[Saved entries]

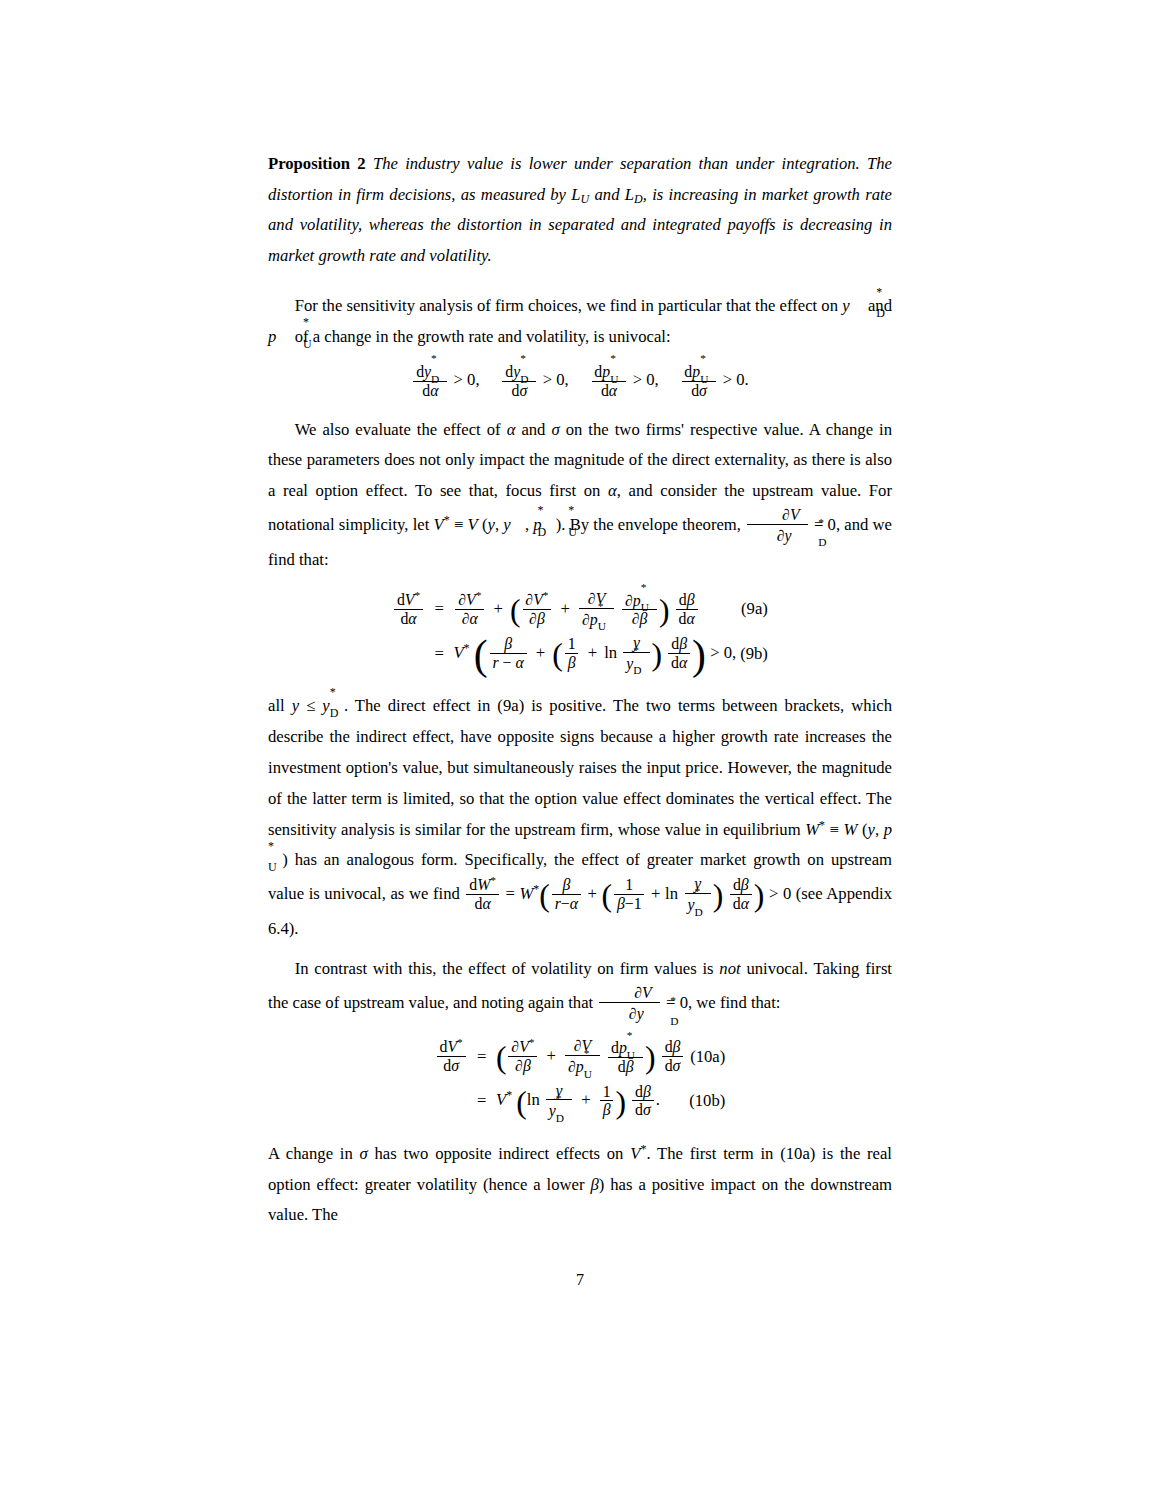Proposition 2 The industry value is lower under separation than under integration. The distortion in firm decisions, as measured by LU and LD, is increasing in market growth rate and volatility, whereas the distortion in separated and integrated payoffs is decreasing in market growth rate and volatility.
For the sensitivity analysis of firm choices, we find in particular that the effect on y*D and p*U of a change in the growth rate and volatility, is univocal:
dy*D dα > 0, dy*D dσ > 0, dp*U dα > 0, dp*U dσ > 0.
We also evaluate the effect of α and σ on the two firms' respective value. A change in these parameters does not only impact the magnitude of the direct externality, as there is also a real option effect. To see that, focus first on α, and consider the upstream value. For notational simplicity, let V* ≡ V (y, y*D, p*U). By the envelope theorem, ∂V∂y*D = 0, and we find that:
| d V * d α | = | ∂ V * ∂ α + ( ∂ V * ∂ β + ∂ V ∂ p * U ∂ p * U ∂ β ) d β d α | (9a) |
| | = | V * ( β r − α + ( 1 β + ln y y * D ) d β d α ) > 0, | (9b) |
all y ≤ y*D. The direct effect in (9a) is positive. The two terms between brackets, which describe the indirect effect, have opposite signs because a higher growth rate increases the investment option's value, but simultaneously raises the input price. However, the magnitude of the latter term is limited, so that the option value effect dominates the vertical effect. The sensitivity analysis is similar for the upstream firm, whose value in equilibrium W* ≡ W (y, p*U) has an analogous form. Specifically, the effect of greater market growth on upstream value is univocal, as we find dW*dα = W*(βr−α + (1 β−1 + ln yy*D) dβ dα) > 0 (see Appendix 6.4).
In contrast with this, the effect of volatility on firm values is not univocal. Taking first the case of upstream value, and noting again that ∂V∂y*D = 0, we find that:
| d V * d σ | = | ( ∂ V * ∂ β + ∂ V ∂ p * U d p * U d β ) d β d σ | (10a) |
| | = | V * ( ln y y * D + 1 β ) d β d σ . | (10b) |
A change in σ has two opposite indirect effects on V*. The first term in (10a) is the real option effect: greater volatility (hence a lower β) has a positive impact on the downstream value. The
7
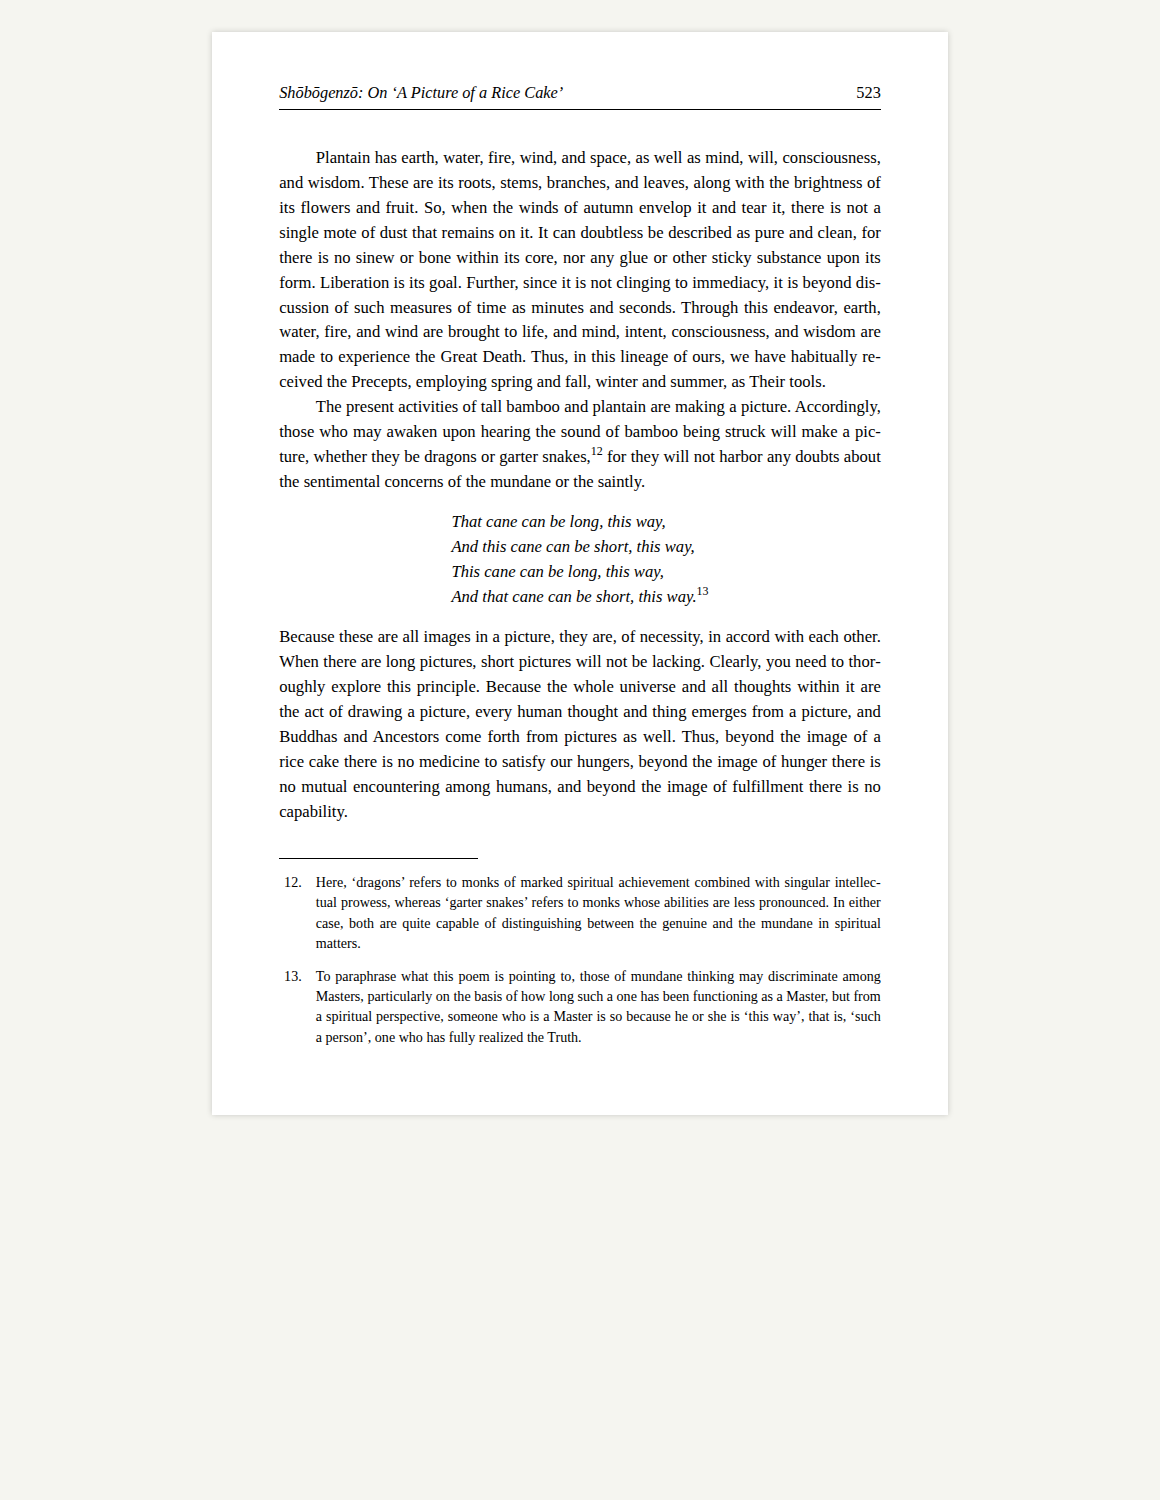Shōbōgenzō: On ‘A Picture of a Rice Cake’ 523
Plantain has earth, water, fire, wind, and space, as well as mind, will, consciousness, and wisdom. These are its roots, stems, branches, and leaves, along with the brightness of its flowers and fruit. So, when the winds of autumn envelop it and tear it, there is not a single mote of dust that remains on it. It can doubtless be described as pure and clean, for there is no sinew or bone within its core, nor any glue or other sticky substance upon its form. Liberation is its goal. Further, since it is not clinging to immediacy, it is beyond discussion of such measures of time as minutes and seconds. Through this endeavor, earth, water, fire, and wind are brought to life, and mind, intent, consciousness, and wisdom are made to experience the Great Death. Thus, in this lineage of ours, we have habitually received the Precepts, employing spring and fall, winter and summer, as Their tools.
The present activities of tall bamboo and plantain are making a picture. Accordingly, those who may awaken upon hearing the sound of bamboo being struck will make a picture, whether they be dragons or garter snakes,12 for they will not harbor any doubts about the sentimental concerns of the mundane or the saintly.
That cane can be long, this way,
And this cane can be short, this way,
This cane can be long, this way,
And that cane can be short, this way.13
Because these are all images in a picture, they are, of necessity, in accord with each other. When there are long pictures, short pictures will not be lacking. Clearly, you need to thoroughly explore this principle. Because the whole universe and all thoughts within it are the act of drawing a picture, every human thought and thing emerges from a picture, and Buddhas and Ancestors come forth from pictures as well. Thus, beyond the image of a rice cake there is no medicine to satisfy our hungers, beyond the image of hunger there is no mutual encountering among humans, and beyond the image of fulfillment there is no capability.
Here, ‘dragons’ refers to monks of marked spiritual achievement combined with singular intellectual prowess, whereas ‘garter snakes’ refers to monks whose abilities are less pronounced. In either case, both are quite capable of distinguishing between the genuine and the mundane in spiritual matters.
To paraphrase what this poem is pointing to, those of mundane thinking may discriminate among Masters, particularly on the basis of how long such a one has been functioning as a Master, but from a spiritual perspective, someone who is a Master is so because he or she is ‘this way’, that is, ‘such a person’, one who has fully realized the Truth.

HOW TO COMPLETE THIS TASK:
Within the data above, filter for lines containing the word "case" and copy each one.

PROBLEM SOLUTION:
In contrast with this, the effect of volatility on firm values is not univocal. Taking first the case of upstream value, and noting again that ∂V∂y*D = 0, we find that:
Here, ‘dragons’ refers to monks of marked spiritual achievement combined with singular intellectual prowess, whereas ‘garter snakes’ refers to monks whose abilities are less pronounced. In either case, both are quite capable of distinguishing between the genuine and the mundane in spiritual matters.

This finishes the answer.